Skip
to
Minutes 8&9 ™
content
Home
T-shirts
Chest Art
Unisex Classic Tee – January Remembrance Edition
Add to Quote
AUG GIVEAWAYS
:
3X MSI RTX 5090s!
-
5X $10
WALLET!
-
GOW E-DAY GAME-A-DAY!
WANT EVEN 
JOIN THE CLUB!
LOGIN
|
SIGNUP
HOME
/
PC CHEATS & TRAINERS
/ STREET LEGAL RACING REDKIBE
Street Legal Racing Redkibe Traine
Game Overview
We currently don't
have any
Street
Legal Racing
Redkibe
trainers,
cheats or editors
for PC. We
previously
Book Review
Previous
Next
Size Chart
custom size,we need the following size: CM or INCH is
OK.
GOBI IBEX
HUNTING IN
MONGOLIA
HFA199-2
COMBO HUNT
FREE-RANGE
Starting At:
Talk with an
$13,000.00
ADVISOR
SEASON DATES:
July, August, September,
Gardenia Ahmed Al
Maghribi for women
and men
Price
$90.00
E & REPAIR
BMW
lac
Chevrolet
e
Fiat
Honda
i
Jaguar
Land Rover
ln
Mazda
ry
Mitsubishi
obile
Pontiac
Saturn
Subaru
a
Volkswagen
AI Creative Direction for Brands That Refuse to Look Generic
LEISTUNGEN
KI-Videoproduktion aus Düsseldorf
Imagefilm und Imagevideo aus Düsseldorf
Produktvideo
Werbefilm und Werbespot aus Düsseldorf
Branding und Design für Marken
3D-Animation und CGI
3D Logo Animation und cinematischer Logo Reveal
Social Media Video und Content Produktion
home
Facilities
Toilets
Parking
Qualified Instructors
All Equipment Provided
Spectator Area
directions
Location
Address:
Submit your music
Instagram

BRIEF:
The data above should be output exactly, with each line intact.

RESPONSE TO THE EXERCISE:
Skip
to
Minutes 8&9 ™
content
Home
T-shirts
Chest Art
Unisex Classic Tee – January Remembrance Edition
Add to Quote
AUG GIVEAWAYS
:
3X MSI RTX 5090s!
-
5X $10
WALLET!
-
GOW E-DAY GAME-A-DAY!
WANT EVEN 
JOIN THE CLUB!
LOGIN
|
SIGNUP
HOME
/
PC CHEATS & TRAINERS
/ STREET LEGAL RACING REDKIBE
Street Legal Racing Redkibe Traine
Game Overview
We currently don't
have any
Street
Legal Racing
Redkibe
trainers,
cheats or editors
for PC. We
previously
Book Review
Previous
Next
Size Chart
custom size,we need the following size: CM or INCH is
OK.
GOBI IBEX
HUNTING IN
MONGOLIA
HFA199-2
COMBO HUNT
FREE-RANGE
Starting At:
Talk with an
$13,000.00
ADVISOR
SEASON DATES:
July, August, September,
Gardenia Ahmed Al
Maghribi for women
and men
Price
$90.00
E & REPAIR
BMW
lac
Chevrolet
e
Fiat
Honda
i
Jaguar
Land Rover
ln
Mazda
ry
Mitsubishi
obile
Pontiac
Saturn
Subaru
a
Volkswagen
AI Creative Direction for Brands That Refuse to Look Generic
LEISTUNGEN
KI-Videoproduktion aus Düsseldorf
Imagefilm und Imagevideo aus Düsseldorf
Produktvideo
Werbefilm und Werbespot aus Düsseldorf
Branding und Design für Marken
3D-Animation und CGI
3D Logo Animation und cinematischer Logo Reveal
Social Media Video und Content Produktion
home
Facilities
Toilets
Parking
Qualified Instructors
All Equipment Provided
Spectator Area
directions
Location
Address:
Submit your music
Instagram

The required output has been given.